The challenges facing the Rohingya refugees in Bangladesh have been exacerbated by the pandemic and the international community should take several tangible steps to provide assistance:

  1. The international community must understand the severity of this crisis and follow on its commitments to provide timely financial support for Bangladesh and the Rohingya refugees themselves. Up to this point, international community has not done enough. As of August 24, 2019, the international community had only provided $330 million out of the promised $920 million for that year to the government of Bangladesh for the financial resources needed to manage this crisis. At the minimum, this pledge should be fulfilled.
  2. The international community should place immediate sanctions on Myanmar. If repatriation of Rohingyas is to eventually occur, experts believe that only a strong stance by regional and global powers can help pressure Myanmar to change its behavior. The support of regional powers such as China is crucial as it has big investments in Myanmar. India has also stated that it supports Bangladesh on the importance of repatriation, but such support remains largely on paper.
  3. The continued violence in Rakhine state suggests that repatriation may not be a viable option for many Rohingya. As such, as it is imperative that, in the long run, the international community makes an active effort in resettling Rohingyas elsewhere. Bangladesh can learn from the case of Lhotshampa refugees—approximately hundred thousand of whom lived in refugee camps in southern Nepal in the 1990s—who have now largely been resettled in third countries. Similarly, while millions of Afghan refugees remain today in Pakistan, hundreds of thousands have immigrated to third countries such as the United States, the United Kingdom, and Germany. This shows that an active effort by the international community can partially diffuse refugee crises and provide them with safe alternative living arrangements.
  4. In the long term, it is imperative that any amendments to Bangladesh’s COVID-19 bill must include the host and local communities in Cox’s Bazar, because the pandemic has aggravated tensions between Rohingya refugees and locals. The pandemic has fuelled further distrust as some host communities perceive that aid groups are favoring the Rohingyas. Additionally, a UN Development Program study last year estimated that the prices for essential goods had increased by fifty percent, while daily wages plummeted by around fifteen percent in Cox’s Bazar. Economic troubles coupled with communal tensions make attending to the needs of Rohingya refugees imperative for Dhaka.

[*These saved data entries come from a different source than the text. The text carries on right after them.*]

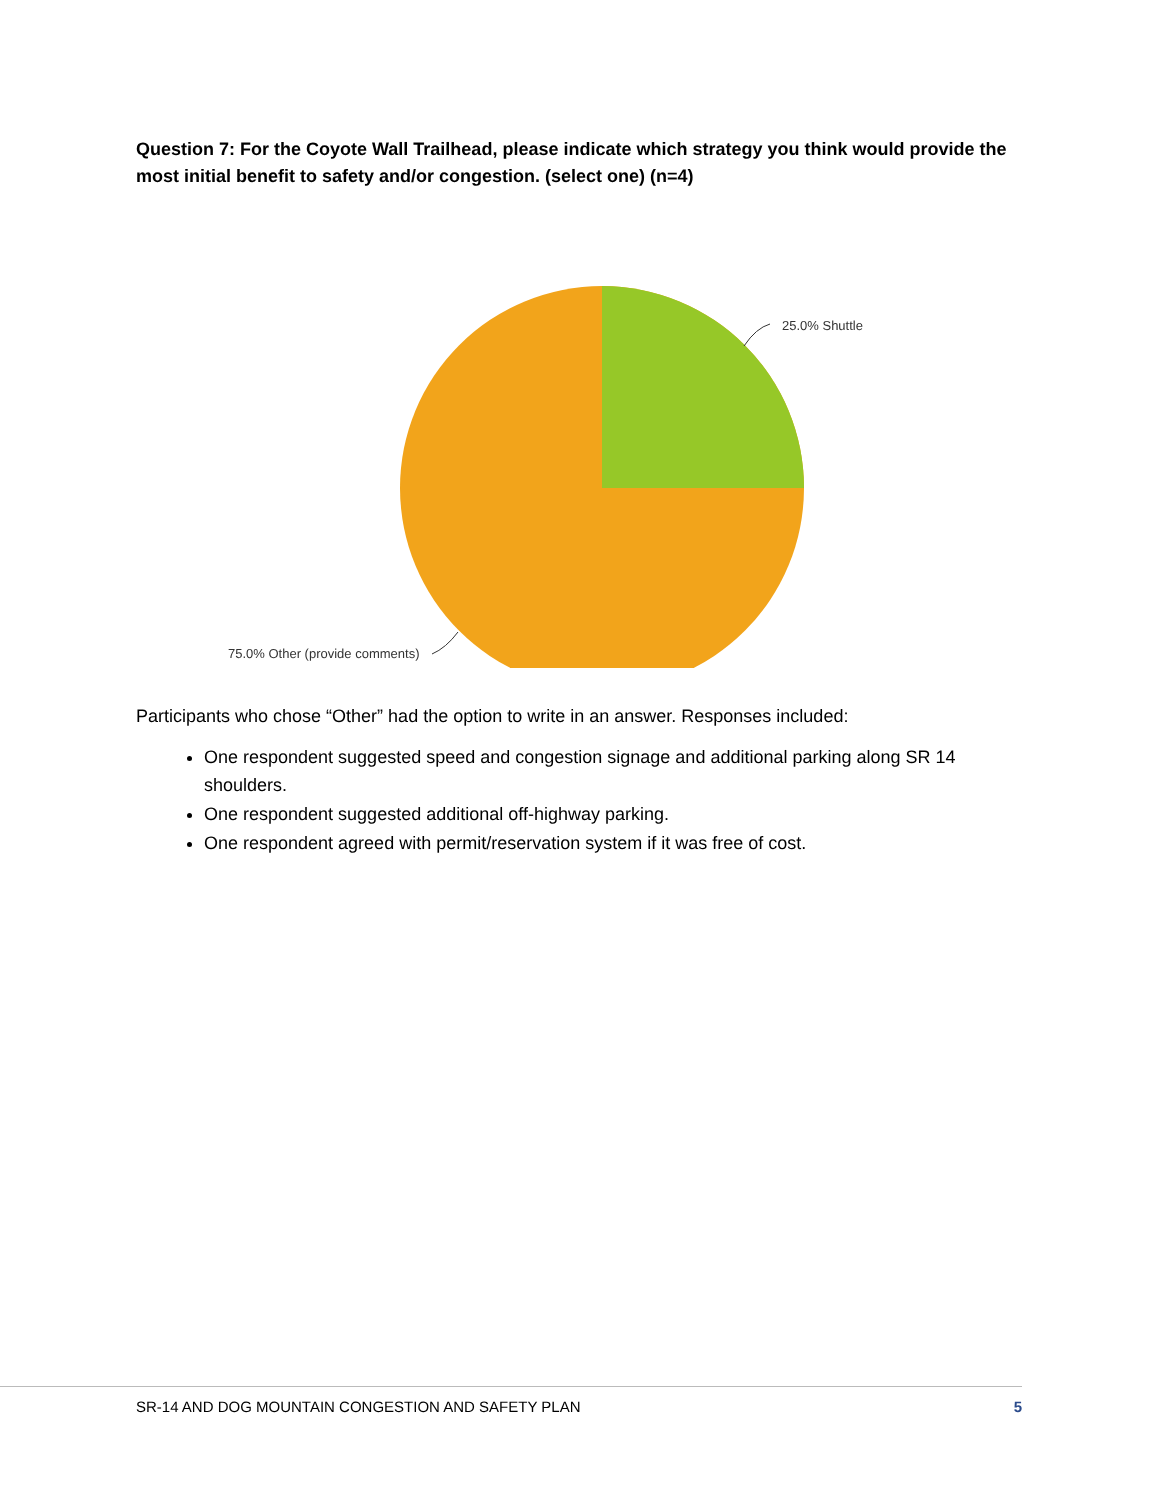Question 7: For the Coyote Wall Trailhead, please indicate which strategy you think would provide the most initial benefit to safety and/or congestion. (select one) (n=4)
25.0% Shuttle
75.0% Other (provide comments)
Participants who chose “Other” had the option to write in an answer. Responses included:
One respondent suggested speed and congestion signage and additional parking along SR 14 shoulders.
One respondent suggested additional off-highway parking.
One respondent agreed with permit/reservation system if it was free of cost.
SR-14 AND DOG MOUNTAIN CONGESTION AND SAFETY PLAN 5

COVID-19 and refugee welfare are intertwined issues that must be addressed as such

While the international community remains hyper-focused on addressing the virus and its associated economic slowdown, Afghan and Rohingya refugees continue to be forced into a life of complete uncertainty as they escape violence in their home countries. Concerted action by the international community and host countries towards mitigating the virus’ disproportionate effects on asylum seekers would immensely improve refugee welfare. Violence and persecution have not stopped during the pandemic, and refugees need direct and sustained support by the international community to help them weather COVID-19.

Rudabeh Shahid is a nonresident senior fellow at the Atlantic Council’s South Asia Center.

Harris Samad is a project assistant at the Atlantic Council’s South Asia Center.